At the New Yorker festival screening of the first episode, Mirren was joined by co-star Jason Clarke (Chappaquiddick, Zero Dark Thirty), who plays Catherine’s military leader and lover Grigory Potemkin, for a Q&A moderated by Juilliard Drama Director Evan Yionoulis. While the four-part series charts Catherine’s shaky beginnings as a ruthless but progressive empress following a coup that overthrew her late husband, it equally follows Catherine’s passionate love affair with Potemkin and its sweeping impact on the Russian empire.
Read on for four takeaways about the series, including its inspirations and some surprising similarities.
Unlike Catherine the Great when she took power, Helen Mirren has Russian roots.
While Catherine herself was Prussian-born, making the scope of her rule even more extraordinary, Mirren is Russian on her father’s side.
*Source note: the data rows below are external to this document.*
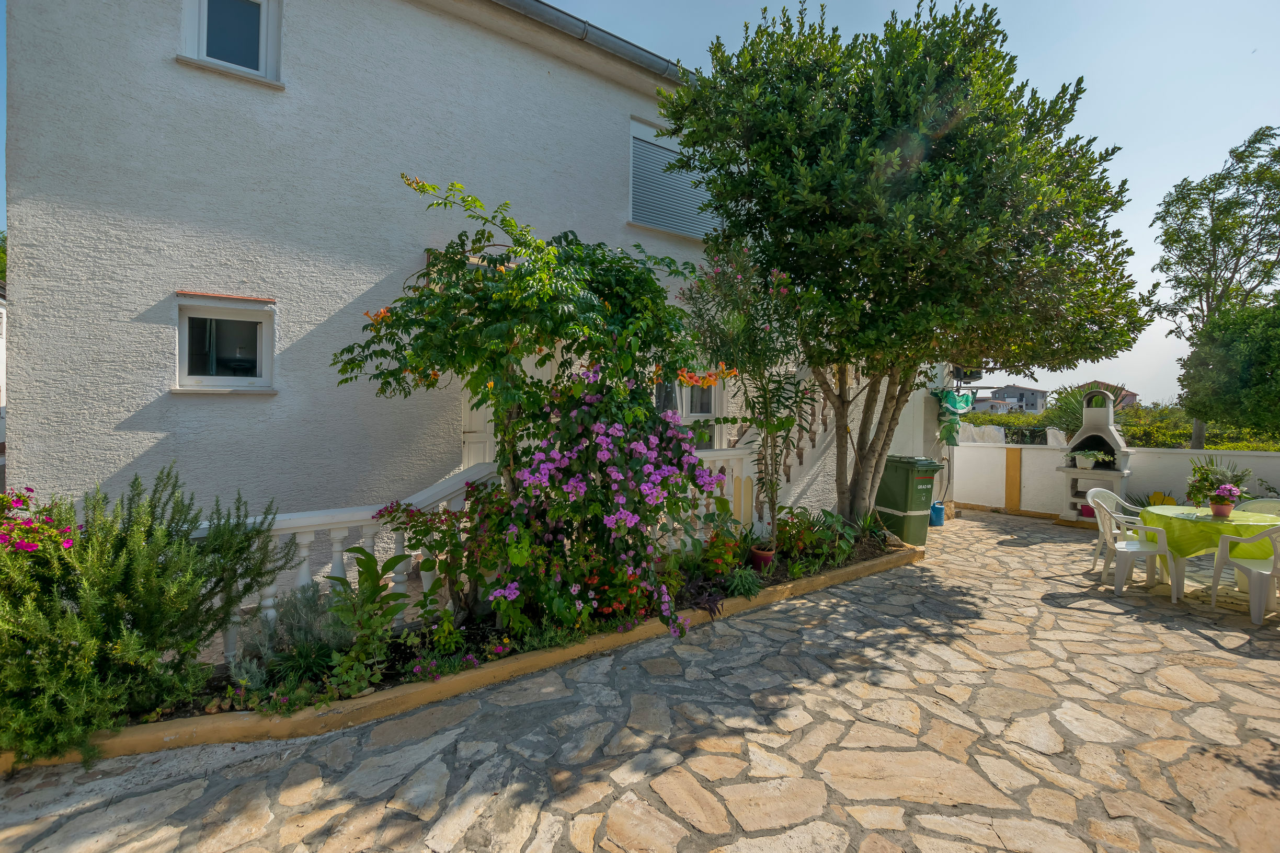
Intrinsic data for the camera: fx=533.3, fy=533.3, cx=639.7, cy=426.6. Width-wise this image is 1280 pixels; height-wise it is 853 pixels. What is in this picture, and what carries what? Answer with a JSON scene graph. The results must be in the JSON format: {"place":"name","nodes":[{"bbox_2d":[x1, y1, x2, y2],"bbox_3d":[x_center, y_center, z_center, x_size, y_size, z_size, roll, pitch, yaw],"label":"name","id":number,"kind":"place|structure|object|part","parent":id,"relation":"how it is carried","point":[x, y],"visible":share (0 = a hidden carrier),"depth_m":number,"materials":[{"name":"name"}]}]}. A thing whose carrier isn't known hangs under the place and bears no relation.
{"place":"outdoors","nodes":[
{"label":"outdoors","id":0,"kind":"place"},
{"bbox_2d":[0,286,7,483],"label":"neighbouring house","id":1,"kind":"structure","parent":0,"point":[1,438],"depth_m":7.97,"materials":[{"name":"white"}]},
{"bbox_2d":[2,0,950,600],"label":"house","id":2,"kind":"structure","parent":0,"point":[544,76],"depth_m":4.50,"materials":[{"name":"white paint"}]},
{"bbox_2d":[173,294,277,392],"bbox_3d":[-3.315,-0.638,4.285,0.732,0.824,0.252,-1,2,-37],"label":"small window","id":3,"kind":"structure","parent":2,"relation":"in","point":[233,312],"depth_m":4.30,"materials":[{"name":"white plastic"}]},
{"bbox_2d":[176,0,283,86],"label":"upper window","id":4,"kind":"structure","parent":2,"relation":"in","point":[264,28],"depth_m":4.33,"materials":[{"name":"white plastic"}]},
{"bbox_2d":[459,386,495,471],"bbox_3d":[-1.540,0.247,5.665,0.849,2.420,0.211,-1,2,-37],"label":"door","id":5,"kind":"structure","parent":2,"relation":"in","point":[474,434],"depth_m":5.58,"materials":[{"name":"white paint"}]},
{"bbox_2d":[487,0,696,85],"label":"roof gutter","id":6,"kind":"object","parent":2,"relation":"attached to","point":[555,13],"visible":0.43,"depth_m":5.97,"materials":[{"name":"grey metal"}]},
{"bbox_2d":[628,116,719,238],"bbox_3d":[0.452,-3.190,7.004,1.398,1.568,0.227,-1,2,-37],"label":"shuttered window","id":7,"kind":"structure","parent":2,"relation":"in","point":[629,220],"depth_m":6.88,"materials":[{"name":"grey plastic"}]},
{"bbox_2d":[652,366,723,450],"bbox_3d":[0.583,-0.255,6.926,1.179,1.472,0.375,-1,2,-37],"label":"window","id":8,"kind":"structure","parent":2,"relation":"in","point":[705,404],"depth_m":6.98,"materials":[{"name":"white glass"}]},
{"bbox_2d":[934,387,973,444],"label":"green cloth","id":9,"kind":"object","parent":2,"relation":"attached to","point":[965,401],"visible":0.9,"depth_m":8.89,"materials":[{"name":"green fabric"}]},
{"bbox_2d":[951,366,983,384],"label":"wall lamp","id":10,"kind":"object","parent":2,"relation":"attached to","point":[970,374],"visible":0.76,"depth_m":9.25,"materials":[{"name":"black"}]},
{"bbox_2d":[1,505,1279,852],"label":"stone patio","id":11,"kind":"structure","parent":0,"point":[1218,660],"materials":[{"name":"grey stone"}]},
{"bbox_2d":[64,528,911,750],"bbox_3d":[-0.055,1.229,3.633,5.825,0.243,0.920,-1,2,-37],"label":"garden bed","id":12,"kind":"object","parent":11,"relation":"on","point":[777,570],"visible":0.33,"depth_m":2.96,"materials":[{"name":"green plant"}]},
{"bbox_2d":[0,462,292,766],"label":"rosemary shrub","id":13,"kind":"object","parent":12,"relation":"in","point":[136,613],"visible":0.97,"depth_m":2.57,"materials":[{"name":"green plant"}]},
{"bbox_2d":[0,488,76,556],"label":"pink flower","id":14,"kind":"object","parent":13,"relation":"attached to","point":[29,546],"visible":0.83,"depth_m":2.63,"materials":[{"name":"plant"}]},
{"bbox_2d":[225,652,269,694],"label":"small plant","id":15,"kind":"object","parent":12,"relation":"in","point":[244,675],"visible":0.7,"depth_m":2.94,"materials":[{"name":"plant"}]},
{"bbox_2d":[235,580,350,686],"bbox_3d":[-2.024,1.213,3.175,0.679,0.528,0.627,-1,2,-37],"label":"lavender shrub","id":16,"kind":"object","parent":12,"relation":"in","point":[301,625],"visible":0.7,"depth_m":3.10,"materials":[{"name":"plant"}]},
{"bbox_2d":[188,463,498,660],"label":"balustrade","id":17,"kind":"object","parent":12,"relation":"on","point":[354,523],"visible":0.51,"depth_m":3.58,"materials":[{"name":"white concrete"}]},
{"bbox_2d":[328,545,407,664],"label":"leafy plant","id":18,"kind":"object","parent":12,"relation":"in","point":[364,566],"visible":0.94,"depth_m":3.25,"materials":[{"name":"green plant"}]},
{"bbox_2d":[375,482,503,625],"bbox_3d":[-1.393,0.905,3.759,0.908,0.974,0.886,-1,2,-37],"label":"shrub","id":19,"kind":"object","parent":12,"relation":"in","point":[426,568],"visible":0.89,"depth_m":3.66,"materials":[{"name":"plant"}]},
{"bbox_2d":[332,175,715,627],"bbox_3d":[-0.732,-0.125,4.224,2.617,3.226,2.350,-1,2,-37],"label":"climbing vine","id":20,"kind":"object","parent":12,"relation":"in","point":[547,292],"visible":0.93,"depth_m":3.69,"materials":[{"name":"green plant"}]},
{"bbox_2d":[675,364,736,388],"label":"orange flower","id":21,"kind":"object","parent":20,"relation":"attached to","point":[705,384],"visible":0.67,"depth_m":4.50,"materials":[{"name":"orange plant"}]},
{"bbox_2d":[483,365,726,642],"bbox_3d":[-0.236,0.528,4.122,1.837,1.972,1.672,-1,2,-37],"label":"bougainvillea","id":22,"kind":"object","parent":12,"relation":"on","point":[635,456],"visible":0.94,"depth_m":3.72,"materials":[{"name":"plant"}]},
{"bbox_2d":[680,448,763,540],"bbox_3d":[0.595,0.820,5.752,2.017,1.246,0.184,-1,2,-37],"label":"balustrade","id":23,"kind":"object","parent":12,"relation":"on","point":[717,458],"visible":0.37,"depth_m":5.98,"materials":[{"name":"white concrete"}]},
{"bbox_2d":[698,526,747,578],"bbox_3d":[0.733,1.173,4.924,0.480,0.395,0.472,-1,2,-37],"label":"red flower plant","id":24,"kind":"object","parent":12,"relation":"in","point":[717,553],"visible":0.93,"depth_m":4.86,"materials":[{"name":"plant"}]},
{"bbox_2d":[724,564,763,597],"bbox_3d":[0.875,1.314,4.528,0.413,0.252,0.405,-1,2,-37],"label":"small plant","id":25,"kind":"object","parent":12,"relation":"in","point":[755,588],"visible":0.94,"depth_m":4.48,"materials":[{"name":"green plant"}]},
{"bbox_2d":[748,545,775,571],"bbox_3d":[1.196,1.303,5.228,0.264,0.202,0.261,-1,2,-37],"label":"flower pot","id":26,"kind":"object","parent":12,"relation":"on","point":[767,558],"visible":0.75,"depth_m":5.15,"materials":[{"name":"red ceramic"}]},
{"bbox_2d":[680,240,819,552],"bbox_3d":[1.074,-0.252,5.153,1.464,2.961,1.464,-1,2,-37],"label":"oleander shrub","id":27,"kind":"object","parent":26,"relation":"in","point":[790,421],"visible":0.96,"depth_m":5.00,"materials":[{"name":"plant"}]},
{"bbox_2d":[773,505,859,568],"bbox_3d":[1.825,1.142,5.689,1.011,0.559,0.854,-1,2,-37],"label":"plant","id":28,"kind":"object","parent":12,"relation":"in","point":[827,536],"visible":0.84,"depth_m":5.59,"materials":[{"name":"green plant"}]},
{"bbox_2d":[664,0,1150,535],"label":"tree","id":29,"kind":"object","parent":12,"relation":"in","point":[990,162],"visible":0.99,"depth_m":4.82,"materials":[{"name":"green plant"}]},
{"label":"tree trunk","id":30,"kind":"part","parent":29,"relation":"part of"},
{"bbox_2d":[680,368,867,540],"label":"stair railing","id":31,"kind":"object","parent":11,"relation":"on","point":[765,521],"visible":0.36,"depth_m":7.09,"materials":[{"name":"white concrete"}]},
{"bbox_2d":[874,455,941,543],"bbox_3d":[3.615,0.979,7.322,0.643,1.107,0.739,0,1,-18],"label":"bin","id":32,"kind":"object","parent":11,"relation":"on","point":[905,478],"visible":0.92,"depth_m":7.06,"materials":[{"name":"green plastic"}]},
{"bbox_2d":[928,500,945,526],"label":"watering can","id":33,"kind":"object","parent":11,"relation":"on","point":[938,509],"visible":0.85,"depth_m":8.18,"materials":[{"name":"blue plastic"}]},
{"bbox_2d":[1058,389,1137,524],"bbox_3d":[7.189,0.495,8.405,0.919,2.117,0.955,-1,2,-37],"label":"barbecue","id":34,"kind":"object","parent":11,"relation":"on","point":[1110,434],"visible":0.8,"depth_m":8.33,"materials":[{"name":"white concrete"}]},
{"bbox_2d":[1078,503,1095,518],"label":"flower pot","id":35,"kind":"object","parent":34,"relation":"in","point":[1085,509],"visible":0.76,"depth_m":8.19,"materials":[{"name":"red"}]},
{"bbox_2d":[1072,448,1109,469],"bbox_3d":[6.818,0.488,8.122,0.490,0.307,0.516,-1,2,-37],"label":"potted plant","id":36,"kind":"object","parent":34,"relation":"on","point":[1083,466],"visible":0.99,"depth_m":8.06,"materials":[{"name":"green plant"}]},
{"bbox_2d":[1083,487,1146,573],"bbox_3d":[5.219,1.131,5.724,0.569,0.870,0.593,-1,2,-37],"label":"plastic chair","id":37,"kind":"object","parent":11,"relation":"on","point":[1098,488],"visible":0.47,"depth_m":5.82,"materials":[{"name":"white plastic"}]},
{"bbox_2d":[1093,494,1179,597],"bbox_3d":[4.768,1.140,5.187,0.571,0.855,0.572,1,2,29],"label":"plastic chair","id":38,"kind":"object","parent":11,"relation":"on","point":[1128,546],"visible":0.98,"depth_m":5.09,"materials":[{"name":"white plastic"}]},
{"bbox_2d":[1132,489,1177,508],"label":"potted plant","id":39,"kind":"object","parent":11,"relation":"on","point":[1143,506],"visible":0.37,"depth_m":7.60,"materials":[{"name":"plant"}]},
{"bbox_2d":[1139,503,1279,603],"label":"table","id":40,"kind":"object","parent":11,"relation":"on","point":[1180,573],"visible":0.61,"depth_m":4.85,"materials":[{"name":"green fabric"}]},
{"bbox_2d":[1143,503,1279,561],"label":"tablecloth","id":41,"kind":"object","parent":40,"relation":"on","point":[1178,521],"visible":0.69,"depth_m":4.79,"materials":[{"name":"green fabric"}]},
{"bbox_2d":[1184,456,1249,506],"bbox_3d":[5.611,0.551,5.233,0.529,0.500,0.519,-1,2,-37],"label":"potted plant","id":42,"kind":"object","parent":41,"relation":"on","point":[1190,493],"visible":0.84,"depth_m":5.18,"materials":[{"name":"green plant"}]},
{"bbox_2d":[1208,499,1232,517],"bbox_3d":[5.422,0.772,4.992,0.172,0.136,0.173,-1,2,-37],"label":"flower pot","id":43,"kind":"object","parent":41,"relation":"on","point":[1226,509],"visible":0.88,"depth_m":4.95,"materials":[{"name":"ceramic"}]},
{"bbox_2d":[1206,481,1241,508],"bbox_3d":[5.467,0.674,5.015,0.255,0.296,0.257,-1,2,-37],"label":"pink flower","id":44,"kind":"object","parent":43,"relation":"in","point":[1226,486],"visible":0.93,"depth_m":4.97,"materials":[{"name":"pink plant"}]},
{"bbox_2d":[1207,520,1279,624],"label":"plastic chair","id":45,"kind":"object","parent":11,"relation":"on","point":[1273,573],"visible":1,"depth_m":4.44,"materials":[{"name":"white plastic"}]},
{"bbox_2d":[1242,498,1279,516],"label":"plastic chair","id":46,"kind":"object","parent":11,"relation":"on","point":[1276,509],"visible":0.27,"depth_m":5.46,"materials":[{"name":"plastic"}]},
{"bbox_2d":[6,0,1275,398],"label":"sky","id":47,"kind":"structure","parent":0,"point":[1106,41],"materials":[{"name":"blue"}]},
{"bbox_2d":[969,384,1049,414],"label":"distant house","id":48,"kind":"structure","parent":0,"point":[1038,394],"materials":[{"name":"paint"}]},
{"bbox_2d":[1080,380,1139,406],"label":"distant house","id":49,"kind":"structure","parent":0,"point":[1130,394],"depth_m":32.68,"materials":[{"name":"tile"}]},
{"bbox_2d":[950,441,1279,518],"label":"garden wall","id":50,"kind":"structure","parent":0,"point":[1243,454],"depth_m":8.83,"materials":[{"name":"white paint"}]},
{"bbox_2d":[1003,448,1021,510],"bbox_3d":[6.672,0.976,9.561,0.167,1.100,0.228,-1,2,-37],"label":"post","id":51,"kind":"object","parent":50,"relation":"attached to","point":[1013,478],"visible":0.97,"depth_m":9.51,"materials":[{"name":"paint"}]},
{"label":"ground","id":52,"kind":"structure","parent":0},
{"bbox_2d":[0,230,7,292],"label":"tree","id":53,"kind":"object","parent":52,"relation":"on","point":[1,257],"visible":0.2,"depth_m":12.97,"materials":[{"name":"green plant"}]},
{"bbox_2d":[1041,381,1129,436],"bbox_3d":[9.274,-0.087,11.127,1.822,1.776,1.761,-1,2,-37],"label":"palm plant","id":54,"kind":"object","parent":52,"relation":"on","point":[1073,411],"visible":0.41,"depth_m":11.03,"materials":[{"name":"green plant"}]},
{"bbox_2d":[955,403,1279,450],"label":"hedge","id":55,"kind":"object","parent":52,"relation":"on","point":[1151,436],"visible":0.27,"depth_m":11.26,"materials":[{"name":"green plant"}]},
{"bbox_2d":[1151,126,1279,447],"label":"tree","id":56,"kind":"object","parent":52,"relation":"on","point":[1213,202],"visible":0.87,"depth_m":11.93,"materials":[{"name":"green plant"}]},
{"bbox_2d":[1178,294,1279,444],"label":"tree","id":57,"kind":"object","parent":52,"relation":"on","point":[1263,381],"visible":0.99,"depth_m":9.07,"materials":[{"name":"green plant"}]},
{"bbox_2d":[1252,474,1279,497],"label":"plant","id":58,"kind":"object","parent":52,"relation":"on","point":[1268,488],"visible":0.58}
]}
Her paternal grandfather was a member of the Russian Imperial Army and her original family name was “Mironoff.”
“I was made aware of Russian history by my grandfather when I was 7 or 8, listening to him tell stories of the dacha and where the horses were kept,” Mirren recalls. “And he’d tell of a sleigh ride that took four days from Moscow to our family estates in Russia.”
These tales gave Mirren an early start, but it wasn’t until later in life when she began reading Russian history that she became specifically fascinated with Catherine the Great.